In the case of meat consumption, Egalitarian institutions tend to assume the only workable strategy is a kind of voluntary mass-conversion to something like vegetarianism, (or at least meat-free Mondays Thursdays). The issue is cast in moralizing terms to drive home the point.

“Cultural Theory starts by assuming that a culture is a system of persons holding one another mutually accountable. A person tries to live at some level of being held accountable which is bearable and which matches the level at which that person wants to hold others accountable.”
(Mary Douglas, ‘Risk as a Forensic Resource’, in Edward J. Burger, ed., Risk. University of Michigan Press, 1990:10)

But why do we have to have only an Egalitarian solution to an Egalitarian problem? Isn’t the solution space much bigger than this? This unexamined matching of the solution to the problem is widespread and goes far beyond Egalitarianism. The same worldview that selected the problem in the first place tends also to prescribe certain kinds of solution and to proscribe certain other kinds. Each cultural solidarity has its own special version of that much-parodied car bumper sticker: ‘The answer is Jesus – now what’s the problem?’

Looked at this way it’s possible to see that while there might be only four kinds of problem, there are actually sixteen kinds of solution; or that while there are only four kinds of solution, these can solve sixteen types of problem. Most of these are culturally disallowed, but there is no reason why they should not at least be entertained. For example, an Individualist response to the issue of meat consumption might be to promote vegetarian dining as a high status, exclusive activity, in sharp contrast to the lentils and sandals image of Egalitarian vegetarians. A Hierarchical approach might be to deprecate personal preferences and make changes that affect large numbers of people simultaneously – for example by subsidising certain types of farming or land use while taxing others.

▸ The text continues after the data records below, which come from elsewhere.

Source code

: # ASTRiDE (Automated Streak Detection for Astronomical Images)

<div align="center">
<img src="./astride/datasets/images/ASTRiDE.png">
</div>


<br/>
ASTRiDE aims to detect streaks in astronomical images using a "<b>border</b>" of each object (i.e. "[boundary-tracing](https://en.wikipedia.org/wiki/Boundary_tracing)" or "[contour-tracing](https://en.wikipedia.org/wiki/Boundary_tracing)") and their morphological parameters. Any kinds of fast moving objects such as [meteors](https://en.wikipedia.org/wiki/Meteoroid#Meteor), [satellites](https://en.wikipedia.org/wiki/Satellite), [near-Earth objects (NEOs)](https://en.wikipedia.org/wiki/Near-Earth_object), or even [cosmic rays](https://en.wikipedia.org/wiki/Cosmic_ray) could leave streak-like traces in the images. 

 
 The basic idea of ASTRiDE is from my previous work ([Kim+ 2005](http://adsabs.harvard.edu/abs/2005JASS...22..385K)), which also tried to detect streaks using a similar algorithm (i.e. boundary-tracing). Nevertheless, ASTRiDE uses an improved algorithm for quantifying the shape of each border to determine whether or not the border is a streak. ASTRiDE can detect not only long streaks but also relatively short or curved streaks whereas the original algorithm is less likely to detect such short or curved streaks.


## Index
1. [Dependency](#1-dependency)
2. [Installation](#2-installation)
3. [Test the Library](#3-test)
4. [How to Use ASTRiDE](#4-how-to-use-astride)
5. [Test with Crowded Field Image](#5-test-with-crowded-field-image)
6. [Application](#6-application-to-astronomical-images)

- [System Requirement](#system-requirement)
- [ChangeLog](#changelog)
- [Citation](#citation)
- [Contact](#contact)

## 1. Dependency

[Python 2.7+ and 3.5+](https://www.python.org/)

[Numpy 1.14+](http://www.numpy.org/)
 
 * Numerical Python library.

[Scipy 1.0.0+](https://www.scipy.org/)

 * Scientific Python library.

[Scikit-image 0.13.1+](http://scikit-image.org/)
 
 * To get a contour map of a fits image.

 “Often the best ways to solve environmental problems are invisible and not available to the consumer in the supermarket aisle. We can tax or regulate offending activities, such as fertilizer runoff or the bad treatment of animals. But we cannot always tell how much environmental evil any given foodstuff contains.” (Tyler Cowen, reviewing  Michael Pollan’s book, The Omnivore’s Dilemma, 2006)

The upshot is that since we are culturally conditioned to pair certain types of problem with certain types of solution we fail to see beyond the horizons of our own cultural biases. In many situations it’s pretty hard to see further than this but Cultural Theory offers tools for doing so and it provides a framework for innovating solutions to otherwise intractable problems. My own residual Egalitarianism leads me to assume that there is a great value in modelling social change at a personal level, to be, as Gandhi put it, the change you want to see in the world. Cultural Theory helps remind me that a) others may well find this unbearably smug and b) there may be other ways of doing it.